▶ [Record set]
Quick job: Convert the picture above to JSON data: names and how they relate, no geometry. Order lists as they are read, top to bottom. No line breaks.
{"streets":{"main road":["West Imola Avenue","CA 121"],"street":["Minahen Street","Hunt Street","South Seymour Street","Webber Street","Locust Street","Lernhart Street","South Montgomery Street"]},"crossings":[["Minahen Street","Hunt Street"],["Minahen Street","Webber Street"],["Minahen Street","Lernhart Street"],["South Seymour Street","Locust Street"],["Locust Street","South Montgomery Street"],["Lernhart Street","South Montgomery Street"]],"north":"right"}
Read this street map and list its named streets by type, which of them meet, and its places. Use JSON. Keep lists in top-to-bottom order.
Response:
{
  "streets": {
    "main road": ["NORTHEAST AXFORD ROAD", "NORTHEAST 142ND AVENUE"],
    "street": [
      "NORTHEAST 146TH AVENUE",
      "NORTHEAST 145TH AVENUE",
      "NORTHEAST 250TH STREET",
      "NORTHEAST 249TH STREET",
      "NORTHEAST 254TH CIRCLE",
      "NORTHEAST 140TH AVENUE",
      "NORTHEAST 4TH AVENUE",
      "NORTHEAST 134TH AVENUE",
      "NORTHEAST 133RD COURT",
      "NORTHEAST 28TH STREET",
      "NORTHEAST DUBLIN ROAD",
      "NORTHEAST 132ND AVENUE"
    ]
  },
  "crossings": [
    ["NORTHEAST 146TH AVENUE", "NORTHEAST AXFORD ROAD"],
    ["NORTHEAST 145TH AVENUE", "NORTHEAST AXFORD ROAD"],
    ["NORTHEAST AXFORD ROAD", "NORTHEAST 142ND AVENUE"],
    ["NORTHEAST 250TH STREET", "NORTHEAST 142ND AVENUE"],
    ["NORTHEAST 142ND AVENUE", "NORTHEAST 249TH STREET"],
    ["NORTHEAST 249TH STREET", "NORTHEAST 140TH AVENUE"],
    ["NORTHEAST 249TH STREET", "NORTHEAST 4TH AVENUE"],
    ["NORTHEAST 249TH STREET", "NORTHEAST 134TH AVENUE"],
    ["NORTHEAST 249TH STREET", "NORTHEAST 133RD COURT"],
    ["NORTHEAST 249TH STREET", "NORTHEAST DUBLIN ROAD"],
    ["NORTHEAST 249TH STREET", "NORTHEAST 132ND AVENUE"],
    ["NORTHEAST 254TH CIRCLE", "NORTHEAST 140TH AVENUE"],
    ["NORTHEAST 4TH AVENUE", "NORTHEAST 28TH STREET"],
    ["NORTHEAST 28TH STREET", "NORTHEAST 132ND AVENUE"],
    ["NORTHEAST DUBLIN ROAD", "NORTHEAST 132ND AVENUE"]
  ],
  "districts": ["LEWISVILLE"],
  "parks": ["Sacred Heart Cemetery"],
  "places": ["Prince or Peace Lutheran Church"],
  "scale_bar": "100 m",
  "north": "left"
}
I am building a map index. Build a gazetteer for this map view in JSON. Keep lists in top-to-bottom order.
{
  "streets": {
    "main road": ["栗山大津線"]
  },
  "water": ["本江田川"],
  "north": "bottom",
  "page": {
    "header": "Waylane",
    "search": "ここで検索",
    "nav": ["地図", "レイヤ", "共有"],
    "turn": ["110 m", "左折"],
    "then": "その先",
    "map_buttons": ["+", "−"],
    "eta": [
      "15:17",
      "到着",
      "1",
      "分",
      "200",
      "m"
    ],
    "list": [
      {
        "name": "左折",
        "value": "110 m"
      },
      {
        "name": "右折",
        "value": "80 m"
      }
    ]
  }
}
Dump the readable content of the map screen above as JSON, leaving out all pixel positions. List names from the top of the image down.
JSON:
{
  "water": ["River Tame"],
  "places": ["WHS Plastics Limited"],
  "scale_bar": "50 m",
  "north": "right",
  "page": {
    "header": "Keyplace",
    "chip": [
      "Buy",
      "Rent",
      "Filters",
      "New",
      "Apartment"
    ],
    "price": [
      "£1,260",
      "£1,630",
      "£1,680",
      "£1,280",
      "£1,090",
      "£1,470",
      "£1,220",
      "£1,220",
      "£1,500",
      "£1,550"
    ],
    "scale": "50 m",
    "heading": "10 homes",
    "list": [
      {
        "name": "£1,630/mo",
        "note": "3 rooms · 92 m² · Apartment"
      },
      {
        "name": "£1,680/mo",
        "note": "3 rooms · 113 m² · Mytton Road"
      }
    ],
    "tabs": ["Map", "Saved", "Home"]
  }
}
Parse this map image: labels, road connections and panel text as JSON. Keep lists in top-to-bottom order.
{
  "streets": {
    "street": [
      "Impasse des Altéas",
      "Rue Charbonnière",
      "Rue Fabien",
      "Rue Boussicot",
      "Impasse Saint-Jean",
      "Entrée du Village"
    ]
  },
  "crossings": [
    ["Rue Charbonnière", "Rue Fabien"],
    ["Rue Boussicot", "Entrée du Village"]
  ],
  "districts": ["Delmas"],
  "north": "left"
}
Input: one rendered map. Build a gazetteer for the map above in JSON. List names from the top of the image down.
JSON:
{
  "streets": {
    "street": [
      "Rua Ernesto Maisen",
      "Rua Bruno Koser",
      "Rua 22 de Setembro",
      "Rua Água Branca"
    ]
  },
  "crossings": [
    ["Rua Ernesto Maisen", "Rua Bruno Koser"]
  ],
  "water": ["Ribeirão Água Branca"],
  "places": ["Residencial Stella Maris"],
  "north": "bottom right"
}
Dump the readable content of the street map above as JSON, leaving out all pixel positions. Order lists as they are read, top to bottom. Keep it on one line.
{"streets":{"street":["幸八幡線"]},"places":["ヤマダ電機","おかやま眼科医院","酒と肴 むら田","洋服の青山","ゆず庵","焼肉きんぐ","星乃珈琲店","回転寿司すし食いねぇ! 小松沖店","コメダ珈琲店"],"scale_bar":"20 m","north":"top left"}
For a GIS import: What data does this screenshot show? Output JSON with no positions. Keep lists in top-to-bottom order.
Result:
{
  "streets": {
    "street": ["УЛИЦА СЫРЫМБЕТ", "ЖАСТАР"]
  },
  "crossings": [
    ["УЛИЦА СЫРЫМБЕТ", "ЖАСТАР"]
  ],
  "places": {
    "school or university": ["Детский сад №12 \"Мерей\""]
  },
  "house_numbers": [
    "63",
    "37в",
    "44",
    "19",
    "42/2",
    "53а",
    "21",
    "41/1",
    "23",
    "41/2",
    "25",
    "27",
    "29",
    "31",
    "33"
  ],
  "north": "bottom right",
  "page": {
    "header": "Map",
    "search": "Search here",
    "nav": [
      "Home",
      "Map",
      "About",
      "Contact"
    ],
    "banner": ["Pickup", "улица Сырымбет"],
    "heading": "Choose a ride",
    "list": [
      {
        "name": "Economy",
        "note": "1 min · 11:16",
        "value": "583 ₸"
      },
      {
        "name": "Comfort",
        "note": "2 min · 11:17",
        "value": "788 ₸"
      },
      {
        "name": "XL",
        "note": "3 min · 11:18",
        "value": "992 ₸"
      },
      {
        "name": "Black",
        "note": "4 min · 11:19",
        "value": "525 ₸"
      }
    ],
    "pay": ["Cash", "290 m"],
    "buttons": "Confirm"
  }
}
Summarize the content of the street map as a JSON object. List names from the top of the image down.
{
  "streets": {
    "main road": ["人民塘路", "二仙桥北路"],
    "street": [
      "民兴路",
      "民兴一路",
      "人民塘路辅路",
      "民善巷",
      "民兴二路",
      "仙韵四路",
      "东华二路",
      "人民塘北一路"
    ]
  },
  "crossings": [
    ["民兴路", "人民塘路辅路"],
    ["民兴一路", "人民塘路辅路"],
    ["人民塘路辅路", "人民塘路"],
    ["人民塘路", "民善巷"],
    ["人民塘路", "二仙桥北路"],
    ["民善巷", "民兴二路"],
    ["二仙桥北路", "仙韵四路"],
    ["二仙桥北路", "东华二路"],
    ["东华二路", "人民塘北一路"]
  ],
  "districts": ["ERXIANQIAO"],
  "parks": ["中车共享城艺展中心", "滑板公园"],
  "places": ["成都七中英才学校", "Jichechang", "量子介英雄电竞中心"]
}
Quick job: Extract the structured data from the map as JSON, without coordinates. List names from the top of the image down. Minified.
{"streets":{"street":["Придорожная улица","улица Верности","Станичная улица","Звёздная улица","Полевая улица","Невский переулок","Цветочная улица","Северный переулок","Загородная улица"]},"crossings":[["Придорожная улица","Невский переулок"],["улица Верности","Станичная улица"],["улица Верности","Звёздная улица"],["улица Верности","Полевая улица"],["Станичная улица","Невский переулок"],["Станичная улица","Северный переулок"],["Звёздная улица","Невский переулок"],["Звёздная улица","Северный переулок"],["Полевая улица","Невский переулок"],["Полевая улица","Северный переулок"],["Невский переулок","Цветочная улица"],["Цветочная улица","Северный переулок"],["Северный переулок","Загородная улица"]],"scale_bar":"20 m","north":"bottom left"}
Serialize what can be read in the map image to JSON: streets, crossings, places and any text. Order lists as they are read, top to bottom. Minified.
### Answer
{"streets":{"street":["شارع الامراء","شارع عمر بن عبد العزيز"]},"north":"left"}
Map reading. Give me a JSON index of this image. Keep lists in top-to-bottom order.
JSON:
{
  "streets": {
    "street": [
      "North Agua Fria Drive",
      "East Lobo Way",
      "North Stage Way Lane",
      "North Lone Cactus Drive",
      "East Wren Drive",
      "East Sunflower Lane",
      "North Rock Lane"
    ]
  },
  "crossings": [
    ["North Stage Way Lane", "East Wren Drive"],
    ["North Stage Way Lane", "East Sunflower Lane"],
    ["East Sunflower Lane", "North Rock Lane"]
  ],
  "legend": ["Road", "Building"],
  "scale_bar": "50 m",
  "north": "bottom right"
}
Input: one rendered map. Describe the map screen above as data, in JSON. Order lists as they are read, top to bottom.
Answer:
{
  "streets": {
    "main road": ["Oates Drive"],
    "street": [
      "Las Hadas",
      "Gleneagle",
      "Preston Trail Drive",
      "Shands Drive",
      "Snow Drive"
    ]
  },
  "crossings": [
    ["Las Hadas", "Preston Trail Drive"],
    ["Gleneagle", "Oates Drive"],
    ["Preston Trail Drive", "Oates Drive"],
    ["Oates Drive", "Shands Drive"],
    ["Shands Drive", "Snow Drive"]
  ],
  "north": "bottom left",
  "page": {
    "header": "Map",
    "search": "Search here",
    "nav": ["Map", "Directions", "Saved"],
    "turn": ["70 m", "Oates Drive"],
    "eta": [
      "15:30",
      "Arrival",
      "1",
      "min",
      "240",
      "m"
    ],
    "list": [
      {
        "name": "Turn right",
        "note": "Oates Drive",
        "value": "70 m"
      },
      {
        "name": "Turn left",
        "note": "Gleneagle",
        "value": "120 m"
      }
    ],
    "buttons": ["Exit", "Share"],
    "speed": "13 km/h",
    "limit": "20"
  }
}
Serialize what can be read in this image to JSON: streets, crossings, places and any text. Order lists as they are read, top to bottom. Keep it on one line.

▶ [What is expected]
Could you copy every line in the records that holds "Serialize"?

▶ [Response box]
Serialize what can be read in the map image to JSON: streets, crossings, places and any text. Order lists as they are read, top to bottom. Minified.
Serialize what can be read in this image to JSON: streets, crossings, places and any text. Order lists as they are read, top to bottom. Keep it on one line.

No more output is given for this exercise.